TRY IT
Each entry needs to be retyped exactly.

INPUT
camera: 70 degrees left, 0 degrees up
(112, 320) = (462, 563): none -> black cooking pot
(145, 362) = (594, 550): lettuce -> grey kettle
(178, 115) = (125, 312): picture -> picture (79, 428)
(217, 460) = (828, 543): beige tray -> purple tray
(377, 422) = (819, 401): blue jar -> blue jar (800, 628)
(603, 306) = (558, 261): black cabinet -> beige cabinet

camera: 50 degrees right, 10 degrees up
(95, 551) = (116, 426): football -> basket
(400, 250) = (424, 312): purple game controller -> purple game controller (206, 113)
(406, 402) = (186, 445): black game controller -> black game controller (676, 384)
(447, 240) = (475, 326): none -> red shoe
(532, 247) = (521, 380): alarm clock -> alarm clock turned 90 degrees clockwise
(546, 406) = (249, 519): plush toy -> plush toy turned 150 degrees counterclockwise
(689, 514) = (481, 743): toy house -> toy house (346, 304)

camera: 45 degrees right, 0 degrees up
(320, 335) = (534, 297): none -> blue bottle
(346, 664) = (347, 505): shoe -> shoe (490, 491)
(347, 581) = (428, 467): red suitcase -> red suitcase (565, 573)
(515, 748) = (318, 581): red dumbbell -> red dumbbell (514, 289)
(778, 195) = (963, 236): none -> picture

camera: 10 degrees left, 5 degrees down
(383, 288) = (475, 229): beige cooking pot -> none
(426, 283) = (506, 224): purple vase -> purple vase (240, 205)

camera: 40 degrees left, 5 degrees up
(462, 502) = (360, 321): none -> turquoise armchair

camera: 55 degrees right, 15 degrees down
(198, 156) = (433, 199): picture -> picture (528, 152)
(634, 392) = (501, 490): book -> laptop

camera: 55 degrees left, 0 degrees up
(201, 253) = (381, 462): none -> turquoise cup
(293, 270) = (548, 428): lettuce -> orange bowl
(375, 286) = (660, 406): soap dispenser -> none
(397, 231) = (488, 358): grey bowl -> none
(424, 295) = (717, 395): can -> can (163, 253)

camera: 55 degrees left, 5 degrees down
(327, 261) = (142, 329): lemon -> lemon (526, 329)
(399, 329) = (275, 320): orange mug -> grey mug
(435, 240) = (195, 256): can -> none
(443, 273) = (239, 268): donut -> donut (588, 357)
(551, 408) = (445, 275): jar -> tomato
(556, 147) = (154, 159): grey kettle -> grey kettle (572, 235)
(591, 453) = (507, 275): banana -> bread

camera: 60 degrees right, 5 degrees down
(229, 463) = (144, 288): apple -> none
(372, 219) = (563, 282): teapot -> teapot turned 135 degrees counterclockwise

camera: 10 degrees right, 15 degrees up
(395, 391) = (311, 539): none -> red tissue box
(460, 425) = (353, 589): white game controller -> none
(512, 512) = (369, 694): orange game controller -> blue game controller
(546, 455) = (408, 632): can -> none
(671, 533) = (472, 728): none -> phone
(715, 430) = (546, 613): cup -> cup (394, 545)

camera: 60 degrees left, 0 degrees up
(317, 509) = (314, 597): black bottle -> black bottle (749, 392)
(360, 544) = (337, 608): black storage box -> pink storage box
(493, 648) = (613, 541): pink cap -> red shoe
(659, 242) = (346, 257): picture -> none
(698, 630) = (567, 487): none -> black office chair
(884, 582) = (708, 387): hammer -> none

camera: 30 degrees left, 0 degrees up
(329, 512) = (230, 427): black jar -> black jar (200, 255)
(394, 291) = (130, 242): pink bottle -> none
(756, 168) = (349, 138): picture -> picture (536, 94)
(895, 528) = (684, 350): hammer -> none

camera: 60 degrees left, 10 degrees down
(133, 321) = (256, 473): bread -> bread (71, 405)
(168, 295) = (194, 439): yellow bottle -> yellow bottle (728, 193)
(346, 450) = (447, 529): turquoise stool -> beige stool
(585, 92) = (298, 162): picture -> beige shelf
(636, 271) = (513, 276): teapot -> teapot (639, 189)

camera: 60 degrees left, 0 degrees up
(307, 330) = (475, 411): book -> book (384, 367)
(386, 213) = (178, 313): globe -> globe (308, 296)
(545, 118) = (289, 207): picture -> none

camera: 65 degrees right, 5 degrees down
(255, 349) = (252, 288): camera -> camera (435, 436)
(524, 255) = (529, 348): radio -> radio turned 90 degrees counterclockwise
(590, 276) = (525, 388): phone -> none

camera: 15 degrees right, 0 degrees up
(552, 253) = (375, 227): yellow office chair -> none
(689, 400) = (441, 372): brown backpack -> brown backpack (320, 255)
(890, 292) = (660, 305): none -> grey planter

OUTPUT OF THE EXERCISE
camera: 70 degrees left, 0 degrees up
(112, 320) = (462, 563): none -> black cooking pot
(145, 362) = (594, 550): lettuce -> grey kettle
(178, 115) = (125, 312): picture -> picture (79, 428)
(217, 460) = (828, 543): beige tray -> purple tray
(377, 422) = (819, 401): blue jar -> blue jar (800, 628)
(603, 306) = (558, 261): black cabinet -> beige cabinet

camera: 50 degrees right, 10 degrees up
(95, 551) = (116, 426): football -> basket
(400, 250) = (424, 312): purple game controller -> purple game controller (206, 113)
(406, 402) = (186, 445): black game controller -> black game controller (676, 384)
(447, 240) = (475, 326): none -> red shoe
(532, 247) = (521, 380): alarm clock -> alarm clock turned 90 degrees clockwise
(546, 406) = (249, 519): plush toy -> plush toy turned 150 degrees counterclockwise
(689, 514) = (481, 743): toy house -> toy house (346, 304)

camera: 45 degrees right, 0 degrees up
(320, 335) = (534, 297): none -> blue bottle
(346, 664) = (347, 505): shoe -> shoe (490, 491)
(347, 581) = (428, 467): red suitcase -> red suitcase (565, 573)
(515, 748) = (318, 581): red dumbbell -> red dumbbell (514, 289)
(778, 195) = (963, 236): none -> picture

camera: 10 degrees left, 5 degrees down
(383, 288) = (475, 229): beige cooking pot -> none
(426, 283) = (506, 224): purple vase -> purple vase (240, 205)

camera: 40 degrees left, 5 degrees up
(462, 502) = (360, 321): none -> turquoise armchair

camera: 55 degrees right, 15 degrees down
(198, 156) = (433, 199): picture -> picture (528, 152)
(634, 392) = (501, 490): book -> laptop

camera: 55 degrees left, 0 degrees up
(201, 253) = (381, 462): none -> turquoise cup
(293, 270) = (548, 428): lettuce -> orange bowl
(375, 286) = (660, 406): soap dispenser -> none
(397, 231) = (488, 358): grey bowl -> none
(424, 295) = (717, 395): can -> can (163, 253)

camera: 55 degrees left, 5 degrees down
(327, 261) = (142, 329): lemon -> lemon (526, 329)
(399, 329) = (275, 320): orange mug -> grey mug
(435, 240) = (195, 256): can -> none
(443, 273) = (239, 268): donut -> donut (588, 357)
(551, 408) = (445, 275): jar -> tomato
(556, 147) = (154, 159): grey kettle -> grey kettle (572, 235)
(591, 453) = (507, 275): banana -> bread

camera: 60 degrees right, 5 degrees down
(229, 463) = (144, 288): apple -> none
(372, 219) = (563, 282): teapot -> teapot turned 135 degrees counterclockwise

camera: 10 degrees right, 15 degrees up
(395, 391) = (311, 539): none -> red tissue box
(460, 425) = (353, 589): white game controller -> none
(512, 512) = (369, 694): orange game controller -> blue game controller
(546, 455) = (408, 632): can -> none
(671, 533) = (472, 728): none -> phone
(715, 430) = (546, 613): cup -> cup (394, 545)

camera: 60 degrees left, 0 degrees up
(317, 509) = (314, 597): black bottle -> black bottle (749, 392)
(360, 544) = (337, 608): black storage box -> pink storage box
(493, 648) = (613, 541): pink cap -> red shoe
(659, 242) = (346, 257): picture -> none
(698, 630) = (567, 487): none -> black office chair
(884, 582) = (708, 387): hammer -> none

camera: 30 degrees left, 0 degrees up
(329, 512) = (230, 427): black jar -> black jar (200, 255)
(394, 291) = (130, 242): pink bottle -> none
(756, 168) = (349, 138): picture -> picture (536, 94)
(895, 528) = (684, 350): hammer -> none

camera: 60 degrees left, 10 degrees down
(133, 321) = (256, 473): bread -> bread (71, 405)
(168, 295) = (194, 439): yellow bottle -> yellow bottle (728, 193)
(346, 450) = (447, 529): turquoise stool -> beige stool
(585, 92) = (298, 162): picture -> beige shelf
(636, 271) = (513, 276): teapot -> teapot (639, 189)

camera: 60 degrees left, 0 degrees up
(307, 330) = (475, 411): book -> book (384, 367)
(386, 213) = (178, 313): globe -> globe (308, 296)
(545, 118) = (289, 207): picture -> none

camera: 65 degrees right, 5 degrees down
(255, 349) = (252, 288): camera -> camera (435, 436)
(524, 255) = (529, 348): radio -> radio turned 90 degrees counterclockwise
(590, 276) = (525, 388): phone -> none

camera: 15 degrees right, 0 degrees up
(552, 253) = (375, 227): yellow office chair -> none
(689, 400) = (441, 372): brown backpack -> brown backpack (320, 255)
(890, 292) = (660, 305): none -> grey planter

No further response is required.